__EXCERPT__.
On Wed, 02 Oct 2019 17:04:19 +0100, Peter <nospam@nospam9876.com>
wrote:

Martin Brown <'''newspam'''@nezumi.demon.co.uk> wrote:

Most likely these days just store the coefficients.

I can find the polynomial coefficients for EJKRST here

https://paginas.fe.up.pt/saic/Docencia/ci_lem/Ficheiros/an043.pdf

for both directions. I just need them for B and N.

Depending on the range of temperatures your sensor is expected to
encounter then you can choose the right coefficients. How many you need
depends on how accurate you want the calibration to be.

I am trying to support the full documented temp range for each type.

However I have had no luck yet finding a *single* resistance to
temperature equation for the RTD.

Tables can be found for all these so one could generate a lookup
table.

I know that in principle one can generate a polynomial for almost any
curve, and these curves being monotonic, it is even easier. If you
want to fit 10 points exactly, you need a polynomial with 10 (11?)
terms. How to do this, I don't know, but clearly it is well known.

To curve fit, it's generally better to have a bunch more points than
the degree of the polynomial. Given N points, you can draw a roller
coaster curve that still hits them all.

Some polynomial regression algorithms produce radically dumb curves.

In real life, 3rd order mostly works.




--

John Larkin Highland Technology, Inc

lunatic fringe electronics
 
On a sunny day (Wed, 02 Oct 2019 16:57:57 +0100) it happened Peter
<nospam@nospam9876.com> wrote in <qn2he8$flp$1@dont-email.me>:

Jan Panteltje <pNaOnStPeAlMtje@yahoo.com> wrote:

On a sunny day (Wed, 02 Oct 2019 14:45:49 +0100) it happened Peter
nospam@nospam9876.com> wrote in <qn29mg$108$1@dont-email.me>:

I am building a board with an ADC on it which is to measure these two
sensor types.

The tricky bit is the linearisation.

__GIVEN PROBLEM__.
Write out the entire newsgroup thread above on sensor linearization, keeping every line unchanged.

(Data listing)
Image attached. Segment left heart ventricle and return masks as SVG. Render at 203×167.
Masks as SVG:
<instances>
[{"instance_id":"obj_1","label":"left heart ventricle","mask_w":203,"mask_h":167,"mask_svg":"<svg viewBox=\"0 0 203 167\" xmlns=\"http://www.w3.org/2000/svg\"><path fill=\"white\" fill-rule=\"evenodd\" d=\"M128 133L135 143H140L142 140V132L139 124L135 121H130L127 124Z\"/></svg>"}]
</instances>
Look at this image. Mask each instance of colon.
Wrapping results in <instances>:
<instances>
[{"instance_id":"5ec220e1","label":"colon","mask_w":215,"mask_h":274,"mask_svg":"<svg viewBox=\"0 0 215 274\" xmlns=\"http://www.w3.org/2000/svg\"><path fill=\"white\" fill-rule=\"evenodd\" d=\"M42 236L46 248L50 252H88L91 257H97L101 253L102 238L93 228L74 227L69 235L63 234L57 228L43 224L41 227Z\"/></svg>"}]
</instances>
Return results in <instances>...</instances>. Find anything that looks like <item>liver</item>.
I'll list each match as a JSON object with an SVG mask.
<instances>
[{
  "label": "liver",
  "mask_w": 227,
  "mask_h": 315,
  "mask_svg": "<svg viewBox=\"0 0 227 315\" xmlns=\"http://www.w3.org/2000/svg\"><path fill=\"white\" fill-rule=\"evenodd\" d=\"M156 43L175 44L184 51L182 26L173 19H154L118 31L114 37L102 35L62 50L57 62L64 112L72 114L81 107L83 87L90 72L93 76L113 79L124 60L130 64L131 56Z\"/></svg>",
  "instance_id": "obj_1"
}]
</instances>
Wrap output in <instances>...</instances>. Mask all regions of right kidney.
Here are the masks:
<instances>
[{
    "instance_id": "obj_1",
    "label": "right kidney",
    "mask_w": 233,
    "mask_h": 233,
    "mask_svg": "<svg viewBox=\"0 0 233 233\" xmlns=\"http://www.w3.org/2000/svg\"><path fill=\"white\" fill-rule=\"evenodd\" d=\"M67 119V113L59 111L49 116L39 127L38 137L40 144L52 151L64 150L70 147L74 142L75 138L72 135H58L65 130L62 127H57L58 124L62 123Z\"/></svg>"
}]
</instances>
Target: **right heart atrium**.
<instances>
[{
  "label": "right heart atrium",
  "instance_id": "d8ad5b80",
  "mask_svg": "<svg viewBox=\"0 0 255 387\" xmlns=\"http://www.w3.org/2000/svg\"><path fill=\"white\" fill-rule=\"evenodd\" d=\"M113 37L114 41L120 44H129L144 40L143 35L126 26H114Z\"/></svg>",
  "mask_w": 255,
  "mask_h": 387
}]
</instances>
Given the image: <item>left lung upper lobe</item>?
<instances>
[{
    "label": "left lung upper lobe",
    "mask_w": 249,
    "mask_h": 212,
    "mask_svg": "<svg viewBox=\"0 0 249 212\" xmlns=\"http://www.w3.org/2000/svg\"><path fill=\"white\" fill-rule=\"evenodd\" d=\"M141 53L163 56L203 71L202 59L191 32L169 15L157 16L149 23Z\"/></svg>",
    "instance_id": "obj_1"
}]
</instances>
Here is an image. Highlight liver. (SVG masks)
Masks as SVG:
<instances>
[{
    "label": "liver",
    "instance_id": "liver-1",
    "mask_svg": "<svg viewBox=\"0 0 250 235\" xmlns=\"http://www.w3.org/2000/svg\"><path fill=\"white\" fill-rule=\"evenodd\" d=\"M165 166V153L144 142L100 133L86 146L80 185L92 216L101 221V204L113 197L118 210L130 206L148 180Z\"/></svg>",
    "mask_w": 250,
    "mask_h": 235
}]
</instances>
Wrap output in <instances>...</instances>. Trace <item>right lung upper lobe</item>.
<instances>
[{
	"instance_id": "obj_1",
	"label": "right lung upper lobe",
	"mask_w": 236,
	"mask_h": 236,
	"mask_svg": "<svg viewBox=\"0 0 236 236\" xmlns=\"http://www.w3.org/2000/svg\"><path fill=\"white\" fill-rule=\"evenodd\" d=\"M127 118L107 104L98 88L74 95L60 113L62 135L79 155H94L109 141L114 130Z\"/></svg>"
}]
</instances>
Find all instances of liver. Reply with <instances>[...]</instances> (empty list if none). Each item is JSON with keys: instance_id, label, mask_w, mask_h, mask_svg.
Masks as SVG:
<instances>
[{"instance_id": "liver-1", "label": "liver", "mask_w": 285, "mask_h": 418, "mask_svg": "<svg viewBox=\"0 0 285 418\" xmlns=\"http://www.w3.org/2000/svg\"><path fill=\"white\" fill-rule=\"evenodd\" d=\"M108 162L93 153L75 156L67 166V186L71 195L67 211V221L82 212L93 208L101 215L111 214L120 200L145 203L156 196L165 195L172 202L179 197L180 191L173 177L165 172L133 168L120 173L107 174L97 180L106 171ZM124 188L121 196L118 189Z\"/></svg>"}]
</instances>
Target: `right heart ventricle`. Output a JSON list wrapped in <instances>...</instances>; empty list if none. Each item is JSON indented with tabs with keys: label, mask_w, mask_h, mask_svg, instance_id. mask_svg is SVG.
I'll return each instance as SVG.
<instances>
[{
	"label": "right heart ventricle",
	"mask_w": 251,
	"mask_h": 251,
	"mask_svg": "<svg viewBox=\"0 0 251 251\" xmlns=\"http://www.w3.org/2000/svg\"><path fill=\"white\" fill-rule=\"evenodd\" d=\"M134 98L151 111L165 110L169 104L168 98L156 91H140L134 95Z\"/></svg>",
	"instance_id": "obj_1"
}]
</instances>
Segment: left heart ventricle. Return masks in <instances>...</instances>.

__FINISHED ANSWER__.
On Wed, 02 Oct 2019 17:04:19 +0100, Peter <nospam@nospam9876.com>
wrote:

Martin Brown <'''newspam'''@nezumi.demon.co.uk> wrote:

Most likely these days just store the coefficients.

I can find the polynomial coefficients for EJKRST here

https://paginas.fe.up.pt/saic/Docencia/ci_lem/Ficheiros/an043.pdf

for both directions. I just need them for B and N.

Depending on the range of temperatures your sensor is expected to
encounter then you can choose the right coefficients. How many you need
depends on how accurate you want the calibration to be.

I am trying to support the full documented temp range for each type.

However I have had no luck yet finding a *single* resistance to
temperature equation for the RTD.

Tables can be found for all these so one could generate a lookup
table.

I know that in principle one can generate a polynomial for almost any
curve, and these curves being monotonic, it is even easier. If you
want to fit 10 points exactly, you need a polynomial with 10 (11?)
terms. How to do this, I don't know, but clearly it is well known.

To curve fit, it's generally better to have a bunch more points than
the degree of the polynomial. Given N points, you can draw a roller
coaster curve that still hits them all.

Some polynomial regression algorithms produce radically dumb curves.

In real life, 3rd order mostly works.




--

John Larkin Highland Technology, Inc

lunatic fringe electronics
 
On a sunny day (Wed, 02 Oct 2019 16:57:57 +0100) it happened Peter
<nospam@nospam9876.com> wrote in <qn2he8$flp$1@dont-email.me>:

Jan Panteltje <pNaOnStPeAlMtje@yahoo.com> wrote:

On a sunny day (Wed, 02 Oct 2019 14:45:49 +0100) it happened Peter
nospam@nospam9876.com> wrote in <qn29mg$108$1@dont-email.me>:

I am building a board with an ADC on it which is to measure these two
sensor types.

The tricky bit is the linearisation.